**練習題目**
A. 用兩句話概括這份 Pt-Archiver 使用說明。
B. 從這份 Pt-Archiver 使用說明最後一句之後續寫下去。

**文件節選**
┌──

Pt-Archiver 使用說明:
工具介紹:
Pt-Archiver 是一款數據庫單表數據導出,清理,歸檔工具
官方文檔地址:
https://www.percona.com/doc/percona-toolkit/LATEST/pt-archiver.html
常用配置說明:
-where 'id<3000' 設置操作條件
--limit 10000 每次取1000行數據給pt-archive處理
--txn-size 1000 設置1000行為一個事務提交一次
--progress 5000 每處理5000行輸出一次處理信息
--statistics 結束的時候給出統計信息:開始的時間點,結束的時間點,查詢的行數,歸檔的行數,刪除的行數,以及各個階段消耗的總的時間和比例,便於以此進行優化。只要不加上--quiet,默認情況下pt-archive都會輸出執行過程的
--charset=UTF8 指定字符集為UTF8,字符集需要對應當前庫的字符集來操作
--no-delete 表示不刪除原來的數據,注意:如果不指定此參數,所有處理完成后,都會清理原表中的數據
--bulk-delete 批量刪除source上的舊數據
--bulk-insert 批量插入數據到dest主機 (看dest的general log發現它是通過在dest主機上LOAD DATA LOCAL INFILE插入數據的)
--dry-run 模擬執行
--source 源數據
--dest 目標數據
注意事項:
--source --dest 后的DSN之間不能空格出現,否則會出錯。
--where條件的值,有字符串的,要用引號括起來。
DSN 是指 --source --dest 的參數
工作原理:
181214 10:55:55 36 Connect root@10.10.11.16 on platform-unitive
36 Query set autocommit=0
36 Query /*!40101 SET NAMES "UTF8"*/
36 Query SHOW VARIABLES LIKE 'wait\_timeout'
36 Query SET SESSION wait_timeout=10
36 Query SELECT @@SQL_MODE
36 Query SET @@SQL_QUOTE_SHOW_CREATE = 1/*!40101, @@SQL_MODE='NO_AUTO_VALUE_ON_ZERO,NO_AUTO_CREATE_USER,NO_ENGINE_SUBSTITUTION'*/
36 Query SELECT version()
36 Query SHOW VARIABLES LIKE 'version%'
36 Query SHOW ENGINES
36 Query SHOW VARIABLES LIKE 'innodb_version'
36 Query show variables like 'innodb_rollback_on_timeout'
36 Query /*!40101 SET @OLD_SQL_MODE := @@SQL_MODE, @@SQL_MODE := '', @OLD_QUOTE := @@SQL_QUOTE_SHOW_CREATE, @@SQL_QUOTE_SHOW_CREATE := 1 */
36 Query USE `platform-unitive`
36 Query SHOW CREATE TABLE `platform-unitive`.`u_push_message`
36 Query /*!40101 SET @@SQL_MODE := @OLD_SQL_MODE, @@SQL_QUOTE_SHOW_CREATE := @OLD_QUOTE */
36 Query SELECT CONCAT(/*!40100 @@session.character_set_connection, */ "")

└──

取自某個集合的條目
┌──

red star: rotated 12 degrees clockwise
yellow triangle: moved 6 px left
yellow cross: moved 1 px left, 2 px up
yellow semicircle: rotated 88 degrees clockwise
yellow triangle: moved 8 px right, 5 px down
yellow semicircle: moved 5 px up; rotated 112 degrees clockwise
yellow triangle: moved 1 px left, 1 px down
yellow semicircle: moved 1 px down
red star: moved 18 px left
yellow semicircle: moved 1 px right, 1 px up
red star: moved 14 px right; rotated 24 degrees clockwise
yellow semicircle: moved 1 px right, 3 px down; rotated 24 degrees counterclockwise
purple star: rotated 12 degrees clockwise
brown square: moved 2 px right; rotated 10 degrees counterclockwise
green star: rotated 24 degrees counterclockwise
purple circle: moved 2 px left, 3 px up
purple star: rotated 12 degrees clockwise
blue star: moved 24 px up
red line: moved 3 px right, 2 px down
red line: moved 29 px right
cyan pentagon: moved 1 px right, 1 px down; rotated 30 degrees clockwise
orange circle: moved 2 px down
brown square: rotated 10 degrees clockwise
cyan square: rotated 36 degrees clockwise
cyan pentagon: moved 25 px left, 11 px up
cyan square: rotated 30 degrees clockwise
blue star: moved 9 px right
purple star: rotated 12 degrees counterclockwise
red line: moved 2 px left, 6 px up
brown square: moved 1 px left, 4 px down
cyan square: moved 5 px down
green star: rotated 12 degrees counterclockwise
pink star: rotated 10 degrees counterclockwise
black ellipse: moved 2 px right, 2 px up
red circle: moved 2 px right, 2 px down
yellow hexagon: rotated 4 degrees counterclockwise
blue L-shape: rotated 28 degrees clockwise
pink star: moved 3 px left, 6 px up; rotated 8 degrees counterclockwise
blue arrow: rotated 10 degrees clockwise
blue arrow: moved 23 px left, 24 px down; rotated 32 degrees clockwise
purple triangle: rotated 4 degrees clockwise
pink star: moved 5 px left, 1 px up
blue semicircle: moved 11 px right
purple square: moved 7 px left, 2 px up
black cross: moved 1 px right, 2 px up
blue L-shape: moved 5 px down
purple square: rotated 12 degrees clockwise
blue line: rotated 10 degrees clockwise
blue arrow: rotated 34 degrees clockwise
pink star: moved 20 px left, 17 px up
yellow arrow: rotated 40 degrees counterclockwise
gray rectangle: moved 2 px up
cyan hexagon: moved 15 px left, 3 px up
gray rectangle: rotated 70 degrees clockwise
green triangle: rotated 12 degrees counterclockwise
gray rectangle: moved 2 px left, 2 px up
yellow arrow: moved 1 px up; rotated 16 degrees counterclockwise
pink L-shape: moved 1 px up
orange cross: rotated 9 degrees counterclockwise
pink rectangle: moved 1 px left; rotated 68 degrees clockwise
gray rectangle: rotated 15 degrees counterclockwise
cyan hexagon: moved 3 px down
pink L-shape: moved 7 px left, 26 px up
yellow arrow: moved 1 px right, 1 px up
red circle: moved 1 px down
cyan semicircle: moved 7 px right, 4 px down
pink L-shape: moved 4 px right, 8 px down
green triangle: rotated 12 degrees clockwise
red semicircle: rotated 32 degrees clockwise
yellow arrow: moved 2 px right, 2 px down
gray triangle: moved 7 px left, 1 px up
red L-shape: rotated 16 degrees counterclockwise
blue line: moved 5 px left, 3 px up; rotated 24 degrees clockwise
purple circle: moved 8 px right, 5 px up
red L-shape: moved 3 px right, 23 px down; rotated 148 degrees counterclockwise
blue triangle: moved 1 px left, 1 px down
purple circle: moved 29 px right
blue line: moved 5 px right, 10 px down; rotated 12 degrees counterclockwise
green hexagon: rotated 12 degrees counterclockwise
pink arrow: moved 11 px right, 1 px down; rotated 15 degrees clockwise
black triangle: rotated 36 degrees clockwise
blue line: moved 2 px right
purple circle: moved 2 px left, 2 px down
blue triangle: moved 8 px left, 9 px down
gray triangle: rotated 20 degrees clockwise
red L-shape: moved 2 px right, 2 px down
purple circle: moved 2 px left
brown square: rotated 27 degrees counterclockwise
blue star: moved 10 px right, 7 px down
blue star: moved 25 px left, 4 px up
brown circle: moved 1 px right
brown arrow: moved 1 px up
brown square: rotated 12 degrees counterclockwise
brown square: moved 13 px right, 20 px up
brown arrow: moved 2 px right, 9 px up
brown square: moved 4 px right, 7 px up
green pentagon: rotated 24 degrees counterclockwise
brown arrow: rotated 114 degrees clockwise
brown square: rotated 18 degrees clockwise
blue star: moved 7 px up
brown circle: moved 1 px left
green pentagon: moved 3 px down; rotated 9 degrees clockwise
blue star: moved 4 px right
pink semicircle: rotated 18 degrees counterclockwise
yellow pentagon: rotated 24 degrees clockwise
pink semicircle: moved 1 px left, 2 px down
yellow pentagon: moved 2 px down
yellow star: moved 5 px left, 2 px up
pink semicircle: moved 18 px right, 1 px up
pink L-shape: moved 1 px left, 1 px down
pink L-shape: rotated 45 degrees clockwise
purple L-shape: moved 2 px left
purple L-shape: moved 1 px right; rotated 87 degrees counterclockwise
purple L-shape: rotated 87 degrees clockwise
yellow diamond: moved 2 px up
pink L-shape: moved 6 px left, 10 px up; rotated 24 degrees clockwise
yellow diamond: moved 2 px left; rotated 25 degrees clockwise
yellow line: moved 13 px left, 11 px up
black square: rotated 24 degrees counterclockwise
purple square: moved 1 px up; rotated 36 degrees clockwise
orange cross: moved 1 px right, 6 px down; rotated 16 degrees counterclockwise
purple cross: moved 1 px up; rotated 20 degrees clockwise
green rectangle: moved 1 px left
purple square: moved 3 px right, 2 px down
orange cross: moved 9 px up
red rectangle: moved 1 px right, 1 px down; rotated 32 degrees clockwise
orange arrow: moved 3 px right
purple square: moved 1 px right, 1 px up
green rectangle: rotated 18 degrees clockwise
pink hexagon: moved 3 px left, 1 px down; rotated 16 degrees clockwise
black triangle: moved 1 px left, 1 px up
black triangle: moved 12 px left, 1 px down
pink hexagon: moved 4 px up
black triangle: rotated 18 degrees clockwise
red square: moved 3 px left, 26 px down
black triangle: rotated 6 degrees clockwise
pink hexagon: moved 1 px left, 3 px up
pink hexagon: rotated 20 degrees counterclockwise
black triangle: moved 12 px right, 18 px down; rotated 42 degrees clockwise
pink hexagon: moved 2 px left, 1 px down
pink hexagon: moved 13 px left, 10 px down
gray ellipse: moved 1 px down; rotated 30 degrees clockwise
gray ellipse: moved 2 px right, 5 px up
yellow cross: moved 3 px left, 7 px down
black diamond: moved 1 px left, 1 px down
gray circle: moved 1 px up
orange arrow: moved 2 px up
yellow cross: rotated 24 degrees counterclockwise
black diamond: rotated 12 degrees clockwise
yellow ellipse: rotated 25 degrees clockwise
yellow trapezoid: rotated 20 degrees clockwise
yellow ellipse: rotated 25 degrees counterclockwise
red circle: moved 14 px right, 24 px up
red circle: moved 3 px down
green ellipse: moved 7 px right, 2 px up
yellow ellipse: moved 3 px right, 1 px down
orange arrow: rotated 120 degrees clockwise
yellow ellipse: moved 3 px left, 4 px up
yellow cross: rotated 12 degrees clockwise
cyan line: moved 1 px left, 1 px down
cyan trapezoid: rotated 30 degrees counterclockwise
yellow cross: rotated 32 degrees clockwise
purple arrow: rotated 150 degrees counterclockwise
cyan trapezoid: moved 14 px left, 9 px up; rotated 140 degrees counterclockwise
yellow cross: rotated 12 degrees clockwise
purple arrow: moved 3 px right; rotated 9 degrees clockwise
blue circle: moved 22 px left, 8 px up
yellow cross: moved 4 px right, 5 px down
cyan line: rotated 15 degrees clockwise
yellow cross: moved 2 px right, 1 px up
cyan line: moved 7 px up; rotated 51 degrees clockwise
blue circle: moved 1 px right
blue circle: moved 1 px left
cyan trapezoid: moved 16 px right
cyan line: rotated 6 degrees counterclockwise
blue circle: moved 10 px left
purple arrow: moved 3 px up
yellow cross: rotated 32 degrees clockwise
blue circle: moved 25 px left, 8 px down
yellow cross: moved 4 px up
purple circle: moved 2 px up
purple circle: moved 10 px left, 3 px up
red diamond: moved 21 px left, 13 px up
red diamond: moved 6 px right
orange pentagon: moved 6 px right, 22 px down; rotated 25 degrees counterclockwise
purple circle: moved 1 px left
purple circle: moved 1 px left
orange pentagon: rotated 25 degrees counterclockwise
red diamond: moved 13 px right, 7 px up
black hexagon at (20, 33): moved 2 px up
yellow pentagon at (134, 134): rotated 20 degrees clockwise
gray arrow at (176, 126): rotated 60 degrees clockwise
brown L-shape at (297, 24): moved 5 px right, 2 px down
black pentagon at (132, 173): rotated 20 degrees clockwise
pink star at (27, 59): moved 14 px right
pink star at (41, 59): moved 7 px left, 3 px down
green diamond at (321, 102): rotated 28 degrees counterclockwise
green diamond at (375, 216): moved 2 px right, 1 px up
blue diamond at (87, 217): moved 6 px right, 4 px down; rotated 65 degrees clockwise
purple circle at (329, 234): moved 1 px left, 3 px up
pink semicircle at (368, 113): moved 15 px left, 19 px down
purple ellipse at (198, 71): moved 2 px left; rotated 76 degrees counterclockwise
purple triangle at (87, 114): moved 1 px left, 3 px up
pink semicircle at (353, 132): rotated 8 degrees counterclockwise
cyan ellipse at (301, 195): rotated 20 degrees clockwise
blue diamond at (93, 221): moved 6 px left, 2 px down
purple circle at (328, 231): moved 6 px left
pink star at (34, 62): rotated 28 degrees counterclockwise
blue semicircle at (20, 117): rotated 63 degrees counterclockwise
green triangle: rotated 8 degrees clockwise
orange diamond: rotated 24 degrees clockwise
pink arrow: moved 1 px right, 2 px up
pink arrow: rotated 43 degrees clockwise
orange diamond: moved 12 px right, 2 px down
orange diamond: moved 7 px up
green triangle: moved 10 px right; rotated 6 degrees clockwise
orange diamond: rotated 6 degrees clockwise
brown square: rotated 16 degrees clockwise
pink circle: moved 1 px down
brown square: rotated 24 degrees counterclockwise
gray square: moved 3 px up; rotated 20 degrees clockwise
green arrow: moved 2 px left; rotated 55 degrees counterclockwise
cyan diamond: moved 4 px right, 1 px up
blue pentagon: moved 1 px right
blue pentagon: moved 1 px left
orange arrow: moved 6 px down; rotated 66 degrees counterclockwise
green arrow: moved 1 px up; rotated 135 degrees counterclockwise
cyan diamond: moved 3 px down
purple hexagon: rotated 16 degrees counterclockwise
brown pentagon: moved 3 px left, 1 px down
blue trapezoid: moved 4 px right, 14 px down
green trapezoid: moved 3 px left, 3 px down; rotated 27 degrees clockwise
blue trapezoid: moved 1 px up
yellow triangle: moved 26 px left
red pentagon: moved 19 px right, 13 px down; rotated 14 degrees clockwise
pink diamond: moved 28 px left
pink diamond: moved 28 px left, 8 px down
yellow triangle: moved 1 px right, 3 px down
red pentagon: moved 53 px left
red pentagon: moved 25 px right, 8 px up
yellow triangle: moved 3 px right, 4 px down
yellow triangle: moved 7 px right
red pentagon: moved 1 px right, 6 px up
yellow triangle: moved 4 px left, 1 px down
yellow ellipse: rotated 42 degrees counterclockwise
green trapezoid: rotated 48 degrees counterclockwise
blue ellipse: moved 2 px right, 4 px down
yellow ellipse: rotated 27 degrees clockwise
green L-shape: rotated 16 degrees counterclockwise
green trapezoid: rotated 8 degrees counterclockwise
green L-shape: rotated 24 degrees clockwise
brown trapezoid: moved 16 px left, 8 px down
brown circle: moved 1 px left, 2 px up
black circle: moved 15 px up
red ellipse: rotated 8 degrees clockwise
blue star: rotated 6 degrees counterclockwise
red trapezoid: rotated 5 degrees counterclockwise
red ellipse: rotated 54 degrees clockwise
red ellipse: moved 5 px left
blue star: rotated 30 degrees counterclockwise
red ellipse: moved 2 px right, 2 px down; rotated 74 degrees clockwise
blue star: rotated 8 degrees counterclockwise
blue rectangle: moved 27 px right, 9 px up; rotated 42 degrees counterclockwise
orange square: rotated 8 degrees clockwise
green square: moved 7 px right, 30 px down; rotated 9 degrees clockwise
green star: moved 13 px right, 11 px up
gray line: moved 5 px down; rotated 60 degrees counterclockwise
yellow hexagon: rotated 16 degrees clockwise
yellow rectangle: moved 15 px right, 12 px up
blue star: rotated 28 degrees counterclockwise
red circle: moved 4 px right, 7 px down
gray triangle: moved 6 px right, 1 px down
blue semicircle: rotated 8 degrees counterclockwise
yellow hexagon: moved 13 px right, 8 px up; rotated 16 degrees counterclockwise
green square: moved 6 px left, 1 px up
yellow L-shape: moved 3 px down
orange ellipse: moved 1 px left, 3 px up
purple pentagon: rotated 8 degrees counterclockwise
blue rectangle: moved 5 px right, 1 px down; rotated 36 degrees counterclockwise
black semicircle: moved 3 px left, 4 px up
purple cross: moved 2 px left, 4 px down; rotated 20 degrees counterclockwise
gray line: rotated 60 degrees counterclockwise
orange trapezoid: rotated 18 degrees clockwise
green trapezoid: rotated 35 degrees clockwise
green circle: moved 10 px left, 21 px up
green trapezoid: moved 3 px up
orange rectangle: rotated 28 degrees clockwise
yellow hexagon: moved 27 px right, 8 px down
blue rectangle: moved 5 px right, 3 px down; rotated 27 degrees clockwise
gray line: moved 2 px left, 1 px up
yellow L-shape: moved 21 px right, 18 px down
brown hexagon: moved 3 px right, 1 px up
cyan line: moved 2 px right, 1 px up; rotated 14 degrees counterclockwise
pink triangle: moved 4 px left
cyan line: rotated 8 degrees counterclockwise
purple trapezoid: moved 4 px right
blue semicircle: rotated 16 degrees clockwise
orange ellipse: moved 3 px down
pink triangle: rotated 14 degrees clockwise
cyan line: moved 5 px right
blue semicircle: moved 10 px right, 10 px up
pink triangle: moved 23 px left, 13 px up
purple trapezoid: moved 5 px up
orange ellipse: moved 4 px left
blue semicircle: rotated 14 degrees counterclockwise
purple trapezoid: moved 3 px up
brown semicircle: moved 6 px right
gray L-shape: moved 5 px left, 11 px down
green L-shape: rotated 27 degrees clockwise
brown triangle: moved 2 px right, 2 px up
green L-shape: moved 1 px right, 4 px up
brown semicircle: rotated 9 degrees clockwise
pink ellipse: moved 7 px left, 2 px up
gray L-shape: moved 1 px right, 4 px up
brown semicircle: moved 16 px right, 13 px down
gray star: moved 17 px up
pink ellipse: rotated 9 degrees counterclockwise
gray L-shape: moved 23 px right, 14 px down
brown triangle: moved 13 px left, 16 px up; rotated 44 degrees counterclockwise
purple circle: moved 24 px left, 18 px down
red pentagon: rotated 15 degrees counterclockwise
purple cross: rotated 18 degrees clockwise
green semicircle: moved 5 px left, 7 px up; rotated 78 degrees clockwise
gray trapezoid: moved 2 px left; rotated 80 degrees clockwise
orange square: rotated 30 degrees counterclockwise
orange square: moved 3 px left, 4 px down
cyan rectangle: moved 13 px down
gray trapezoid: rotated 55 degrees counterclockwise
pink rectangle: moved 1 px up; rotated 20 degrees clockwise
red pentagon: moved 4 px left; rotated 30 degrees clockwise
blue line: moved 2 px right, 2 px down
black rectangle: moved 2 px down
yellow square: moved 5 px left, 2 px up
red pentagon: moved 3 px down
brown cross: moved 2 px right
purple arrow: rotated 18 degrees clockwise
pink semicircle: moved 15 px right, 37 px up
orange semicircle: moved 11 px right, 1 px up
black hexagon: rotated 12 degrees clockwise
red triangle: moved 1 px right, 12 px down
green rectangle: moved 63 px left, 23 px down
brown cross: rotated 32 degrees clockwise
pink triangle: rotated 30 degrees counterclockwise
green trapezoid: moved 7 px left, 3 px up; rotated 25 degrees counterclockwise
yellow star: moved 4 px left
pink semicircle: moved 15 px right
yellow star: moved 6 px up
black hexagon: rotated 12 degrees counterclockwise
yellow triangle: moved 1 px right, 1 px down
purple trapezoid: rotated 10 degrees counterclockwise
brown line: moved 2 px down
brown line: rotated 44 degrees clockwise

└──

**參考解答**
A. Pt-Archiver 是一款數據庫單表數據導出、清理、歸檔工具。說明列出了 --limit、--txn-size、--no-delete、--dry-run 等常用配置的作用，提醒 --source、--dest 後的 DSN 之間不能有空格，--where 條件裡的字符串要用引號括起來，並在工作原理部分附上一段查詢日誌，內容包括連接、設置 autocommit=0 和 wait_timeout、查看版本與引擎，以及查看 u_push_message 的建表語句。

B.
37 Connect root@10.10.11.16 on platform-unitive
37 Query set autocommit=0
37 Query /*!40101 SET NAMES "UTF8"*/
37 Query SHOW VARIABLES LIKE 'wait\_timeout'
37 Query SET SESSION wait_timeout=10
37 Query SELECT @@SQL_MODE
37 Query SET @@SQL_QUOTE_SHOW_CREATE = 1/*!40101, @@SQL_MODE='NO_AUTO_VALUE_ON_ZERO,NO_AUTO_CREATE_USER,NO_ENGINE_SUBSTITUTION'*/
37 Query SELECT version()
37 Query SHOW VARIABLES LIKE 'version%'
37 Query SHOW ENGINES
37 Query SHOW VARIABLES LIKE 'innodb_version'
37 Query show variables like 'innodb_rollback_on_timeout'
37 Query /*!40101 SET @OLD_SQL_MODE := @@SQL_MODE, @@SQL_MODE := '', @OLD_QUOTE := @@SQL_QUOTE_SHOW_CREATE, @@SQL_QUOTE_SHOW_CREATE := 1 */
37 Query USE `platform-unitive`
37 Query SHOW CREATE TABLE `platform-unitive`.`u_push_message_2018`
37 Query /*!40101 SET @@SQL_MODE := @OLD_SQL_MODE, @@SQL_QUOTE_SHOW_CREATE := @OLD_QUOTE */
37 Query SELECT CONCAT(/*!40100 @@session.character_set_connection, */ "")
36 Query SHOW VARIABLES LIKE 'wsrep_on'
36 Query SHOW VARIABLES LIKE 'wsrep_on'
36 Query SHOW VARIABLES LIKE 'version%'
36 Query SHOW ENGINES
36 Query SHOW VARIABLES LIKE 'innodb_version'
36 Query SELECT MAX(`id`) FROM `platform-unitive`.`u_push_message`
36 Query SELECT CONCAT(@@hostname, @@port)
37 Query SELECT CONCAT(@@hostname, @@port)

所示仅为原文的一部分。